When introducing central covers in this book the following is stated:
For every Non-degenerate representationt $\pi:A\rightarrow B(H)$ there exists a unique normal extension $\gamma:A^{**}\rightarrow B(H)$ such that $\gamma$ restricted to $A$ is $\pi$ and $im(\gamma)=\pi(A)^{''}$.
My first question is what exactly is a normal extension in this context. And my second question, if not obvious, why does this hold?
"Normal" in this context means that $\gamma$ is continuous with respect to the weak$^\ast$ topologies on $A^{\ast\ast}$ and $B(H)$. The map $\gamma$ is constructed as follows.
Let $\mathscr{M}=\pi(A)^{\prime\prime}$, $\mathscr{M}_\ast$ the set of all normal linear functionals on $\mathscr{M}$, and $\tilde\pi$ the restriction of $\pi^\ast$ to $\mathscr{M}_\ast$ (as a map to $\mathscr{M})$. Then $\gamma=\tilde\pi^\ast\colon A^{\ast\ast}\to (\mathscr{M}_\ast)^\ast=\mathscr{M}$ is continuous w.r.t. the weak$^\ast$ topologies as adjoint of a bounded linear operator.

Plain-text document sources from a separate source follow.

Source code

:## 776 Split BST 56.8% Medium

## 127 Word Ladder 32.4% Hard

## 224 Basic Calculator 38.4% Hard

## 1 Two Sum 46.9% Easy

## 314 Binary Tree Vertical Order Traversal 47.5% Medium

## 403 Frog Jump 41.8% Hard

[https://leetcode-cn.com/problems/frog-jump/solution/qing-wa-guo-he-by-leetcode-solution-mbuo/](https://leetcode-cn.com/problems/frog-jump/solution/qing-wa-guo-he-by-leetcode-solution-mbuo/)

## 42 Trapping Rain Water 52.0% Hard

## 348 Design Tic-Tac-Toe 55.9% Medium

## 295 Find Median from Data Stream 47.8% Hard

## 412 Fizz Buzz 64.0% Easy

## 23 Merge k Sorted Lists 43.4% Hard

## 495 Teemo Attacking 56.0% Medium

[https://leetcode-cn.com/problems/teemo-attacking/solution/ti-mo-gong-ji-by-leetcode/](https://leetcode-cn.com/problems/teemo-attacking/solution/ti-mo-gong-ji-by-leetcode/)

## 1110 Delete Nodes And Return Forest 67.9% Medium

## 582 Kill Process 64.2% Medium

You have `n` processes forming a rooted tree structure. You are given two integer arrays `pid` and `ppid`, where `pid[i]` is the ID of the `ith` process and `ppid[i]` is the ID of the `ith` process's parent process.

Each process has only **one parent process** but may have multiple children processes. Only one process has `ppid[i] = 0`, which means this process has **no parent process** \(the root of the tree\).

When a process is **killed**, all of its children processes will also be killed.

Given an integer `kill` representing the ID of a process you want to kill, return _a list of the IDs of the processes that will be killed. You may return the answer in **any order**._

Let $\iota\colon A\to A^{\ast\ast}$ be the canonical injection. For $a\in A$ and $\omega\in \mathscr{M}_\ast$ we have $$ \langle\gamma(\iota(a)),\omega\rangle_{\mathscr{M},\mathscr{M}_\ast}=\langle \iota(a),\pi^\ast(\omega)\rangle_{A^{\ast\ast},A^\ast}=\langle\pi^\ast(\omega),a\rangle_{A^\ast,A}=\langle\omega,\pi(a)\rangle_{\mathscr{M}_\ast,\mathscr{M}}. $$ Thus $\gamma$ is an extension of $\pi$ in the sense that $\gamma\circ\iota=\pi$.
To see that the image of $\gamma$ is $\mathscr{M}$, first note that the image of the unit ball of $A^{\ast\ast}$ under $\gamma$ is weak$^\ast$ compact in $\mathscr{M}$. Moreover, it contains the image of the unit ball of $A$ under $\pi$, which is weak$^\ast$ dense in the unit ball of $\mathscr{M}$ by the bicommutant theorem. Thus $\gamma$ maps the unit ball of $A^{\ast\ast}$ onto the unit ball of $\mathscr{M}$. Hence $\gamma(A^{\ast\ast})=\mathscr{M}$.
Finally, $\gamma$ is the unique normal extension of $\pi$ to $A^{\ast\ast}$ since $\iota(A)$ is weak$^\ast$ dense in $A^{\ast\ast}$ by Goldstine's theorem.